Ora lo chiamano backcountry, termine che a me dice poco. 

Quando anche da noi si cominciò a praticarla come pratica sportiva, era stata usata una parola che lasciava intendere le origini antichissime di quell’attività compiuta sulla neve: norpino. Evocava il grande nord, le distese innevate, le grandi distanze da superare con ai piedi gli sci, o le ciaspole. Perché? Per la fame e il bisogno di procurarsi il cibo, cacciando. 

Ne avevo letto sul giornale, durante le vacanze di Natale, a Ronzone. Lì si andava spesso con gli sci da fondo nel bosco, sopra casa, ed era bello affrontare le discese scivolando tra gli alberi, e faticare in salita con la neve che arrivava a mezza gamba, e fermarsi ad ascoltare il rumore degli animali che cercavano il cibo nella neve alta. Non li vedevamo quasi mai, ma ne potevamo seguire le tracce lasciate di fresco. 


Nevicò, tanto, tantissimo, e poi venne il sole. 

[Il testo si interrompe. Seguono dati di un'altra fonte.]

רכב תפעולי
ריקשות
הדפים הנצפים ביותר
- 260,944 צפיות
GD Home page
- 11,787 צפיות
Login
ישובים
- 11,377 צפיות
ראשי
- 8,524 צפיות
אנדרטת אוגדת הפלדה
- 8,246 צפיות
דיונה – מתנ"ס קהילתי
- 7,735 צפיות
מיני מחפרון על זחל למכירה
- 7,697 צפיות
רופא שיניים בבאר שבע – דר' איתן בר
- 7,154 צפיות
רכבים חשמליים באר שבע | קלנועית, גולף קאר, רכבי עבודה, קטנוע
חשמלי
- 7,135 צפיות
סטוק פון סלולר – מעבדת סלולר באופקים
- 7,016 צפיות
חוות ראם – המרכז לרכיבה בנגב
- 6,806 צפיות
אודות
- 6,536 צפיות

Andiamo a fare norpino? - chiesi uscendo di casa e gridando alla volta dei “Viola di sopra”, come chiamavamo la famiglia di Enzo, mio fratello. Aderirono con entusiasmo solo Ilaria e Giulio, i più piccoli, e i più scriteriati. Mia moglie scuoteva la testa, ma gli sci finirono agganciati sul tettuccio dell’auto e partimmo in tre verso il Passo delle Palade. 

Lasciai i polmoni sulla salita che d’estate si superava in dieci minuti, o poco più. Misi da parte la ragionevolezza mentre scivolavamo sui prati e attraversavamo i lariceti dove, il primo d’agosto, si consumava il rito della raccolta dei mirtilli. 

Stregati dal paesaggio fatato dalla neve, alta forse più di un metro, che copriva tutti gli alberelli più piccoli trasformandoli in fantasmi, affrontammo anche il bosco, come facevano i cacciatori di Svezia inseguendo la speranza di un grosso cervo affondato nella neve fino alla pancia. 

Difficile controllare gli sci. Se ne accorse Ilaria, che ridendo per la felicità, nel sole e nella neve immacolata, inforcò gli sci contro un fantasma appena appena segnalato da uno zuccotto di neve e trasformò il riso in un grido di dolore. 

Si era ammaccata un alluce e forse storta una caviglia. 

Ritorno penoso, lento, di sofferenza per lei, di disappunto per Giulio e di mille rimproveri silenziosi per me. 

Non ricordo il seguito. Freud avrebbe trovato buone motivazioni per questa rimozione dalla mia memoria. 

Però, di certo, il norpino, quell’inverno, non venne più praticato.